PROVIDED MATERIAL:

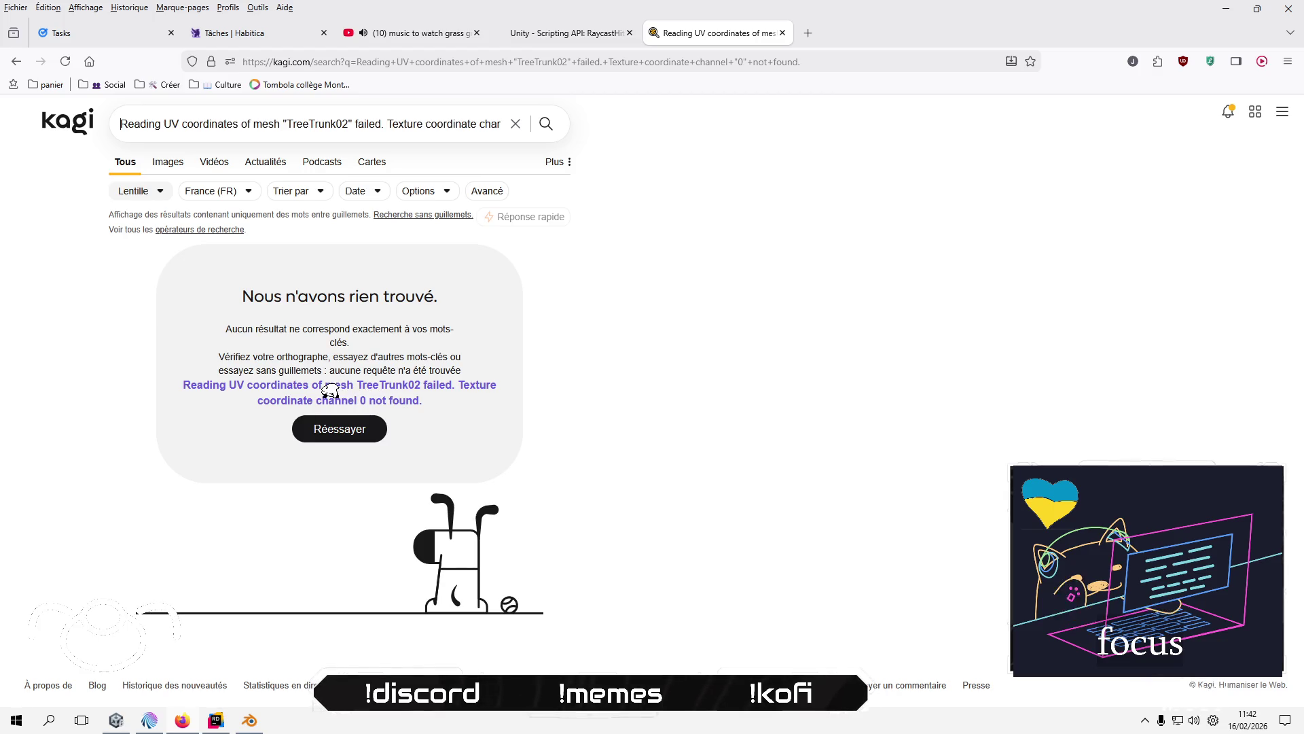
pyautogui.write('unity')
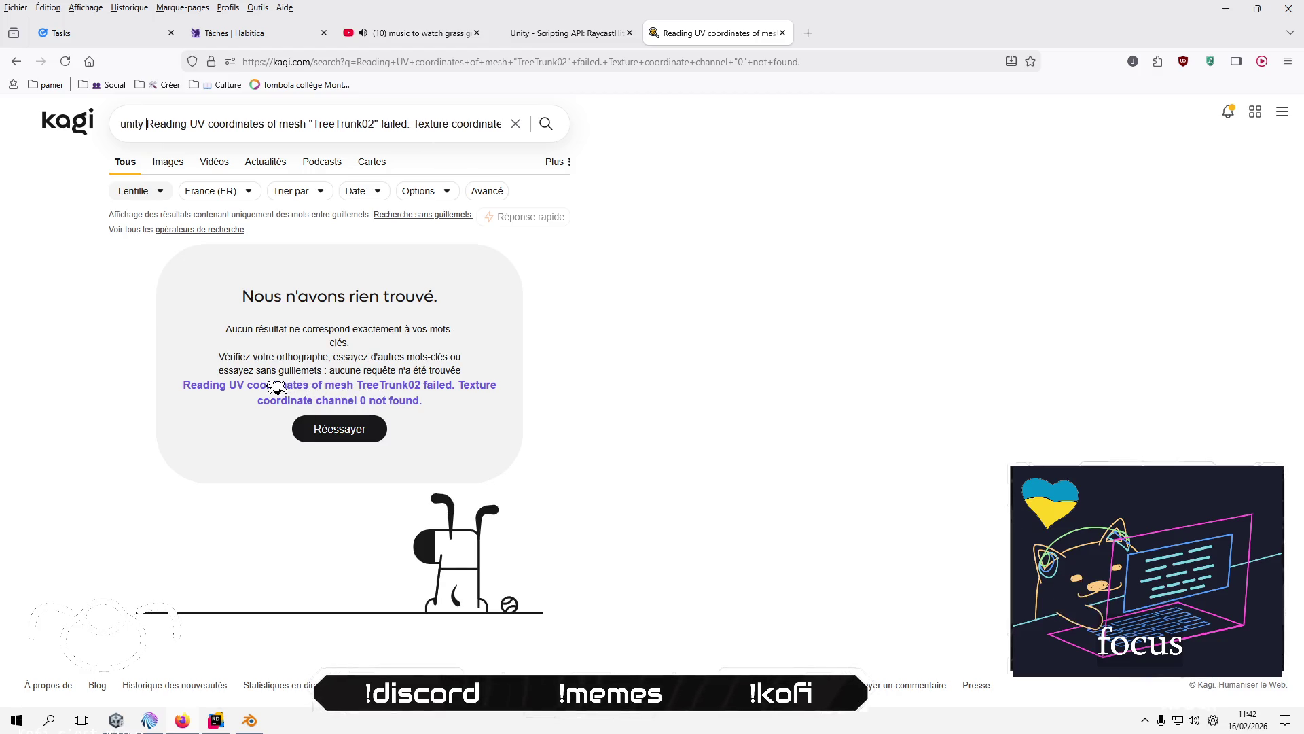
pyautogui.press('ctrl+Right')
pyautogui.press('shift+Right')
pyautogui.press('ctrl+shift+Right')
pyautogui.press('ctrl+shift+Right')
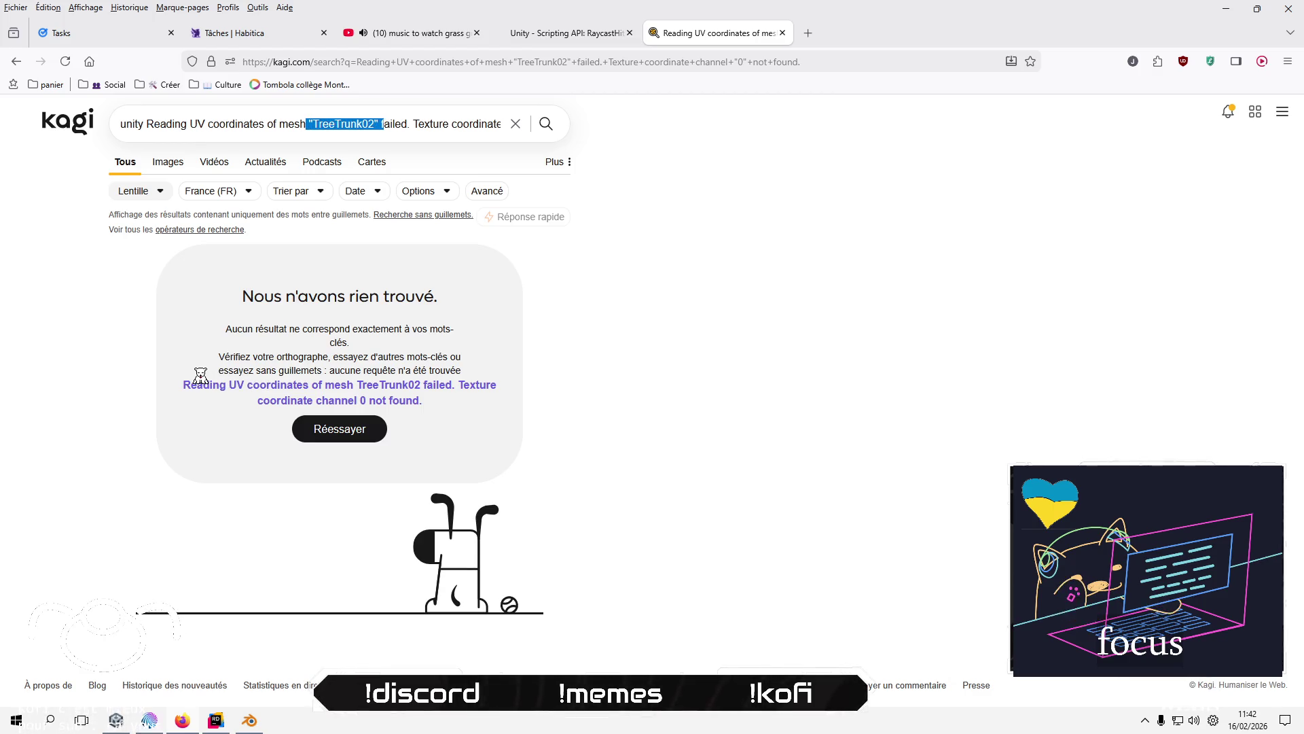
pyautogui.press('BackSpace')
pyautogui.press('Return')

WHAT YOU ARE ASKED TO DO:
Your answer should consist of the lines from the material that contain "Right".

EXERCISE SOLUTION:
pyautogui.press('ctrl+Right')
pyautogui.press('shift+Right')
pyautogui.press('ctrl+shift+Right')
pyautogui.press('ctrl+shift+Right')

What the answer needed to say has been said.